- [SOURCE EXTRACT]:
+++

Targeting consumers requires a nuanced understanding of human psychology and the inner world of your consumers
Targeting is not an exact science – probe, learn and adapt
Helen Edwards

Helen Edwards has twice been voted PPA Business Columnist of the Year. She has a PhD in marketing, an MBA from London Business School and is a partner at Passionbrand.

The waiter approaches his two middle-aged, female diners with the dessert menu. This waiter knows a thing or two about personal identity, off-target targeting and the psychological “theory of possible selves”.

He knows, for example, that each of these well-groomed women is two people: the “actual self”, which, in this context, craves the indulgent, gooey things on offer, and the “idealised self”, which is a mental concept each woman holds about herself. Right now, this reads: “Health-conscious, yoga-type person who doesn’t threaten her dress size with pudding.”

The waiter understands that there is no point targeting the actual self with layer-by-layer descriptions of the chocolate marquise or the melting-centre caramel crème brûlée: the idealised self will veto it. On the other hand, no sale will be made by playing along with the yoga person inside the craving person and suggesting a move straight to coffee.

So he splits the difference: “Hey, looking’s low-calorie.” This is sufficiently circumspect to evade the idealised self’s radar and at least get the menu in the customer’s hands. From then on it will be a tussle between the selves, and the waiter reckons he has a fighting chance of adding two desserts to the bill. (Reader, I was one of those diners, and he did.)

+++

- [DATA]:
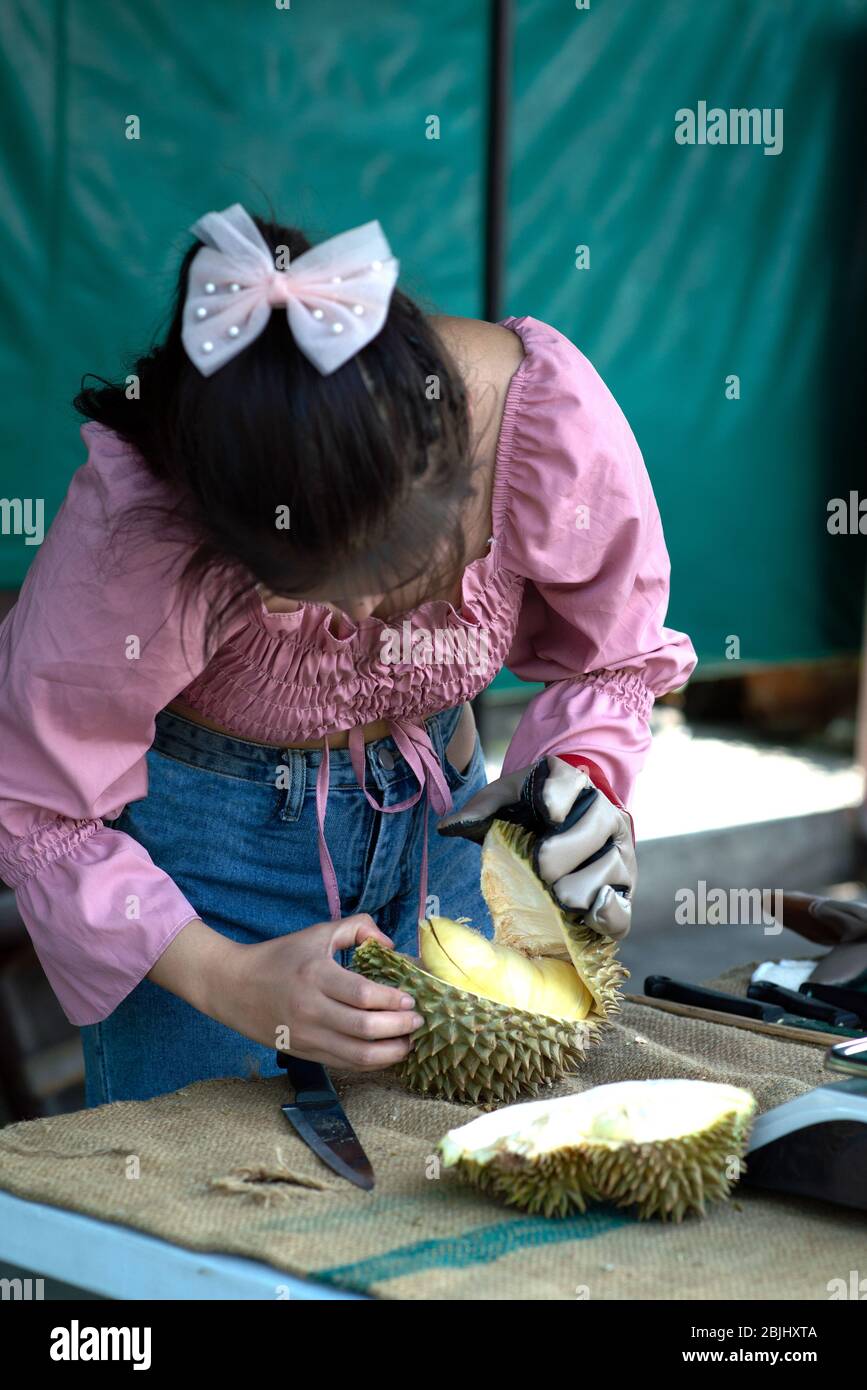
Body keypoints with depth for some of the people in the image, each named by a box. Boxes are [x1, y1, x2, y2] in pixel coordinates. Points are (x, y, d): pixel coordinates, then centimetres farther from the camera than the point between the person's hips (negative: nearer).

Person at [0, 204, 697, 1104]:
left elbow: (614, 657, -3)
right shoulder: (139, 524, -33)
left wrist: (582, 771, -23)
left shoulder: (555, 419, -25)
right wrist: (226, 980, -30)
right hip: (205, 828, -3)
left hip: (435, 806, 3)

+++

- [WHAT YOU NEED TO DO]: Please list every honor, degree, and role that the consumer-targeting column gives for Helen Edwards.

- [ANSWER SPACE]:
- Twice voted PPA Business Columnist of the Year
- PhD in marketing
- MBA from London Business School
- Partner at Passionbrand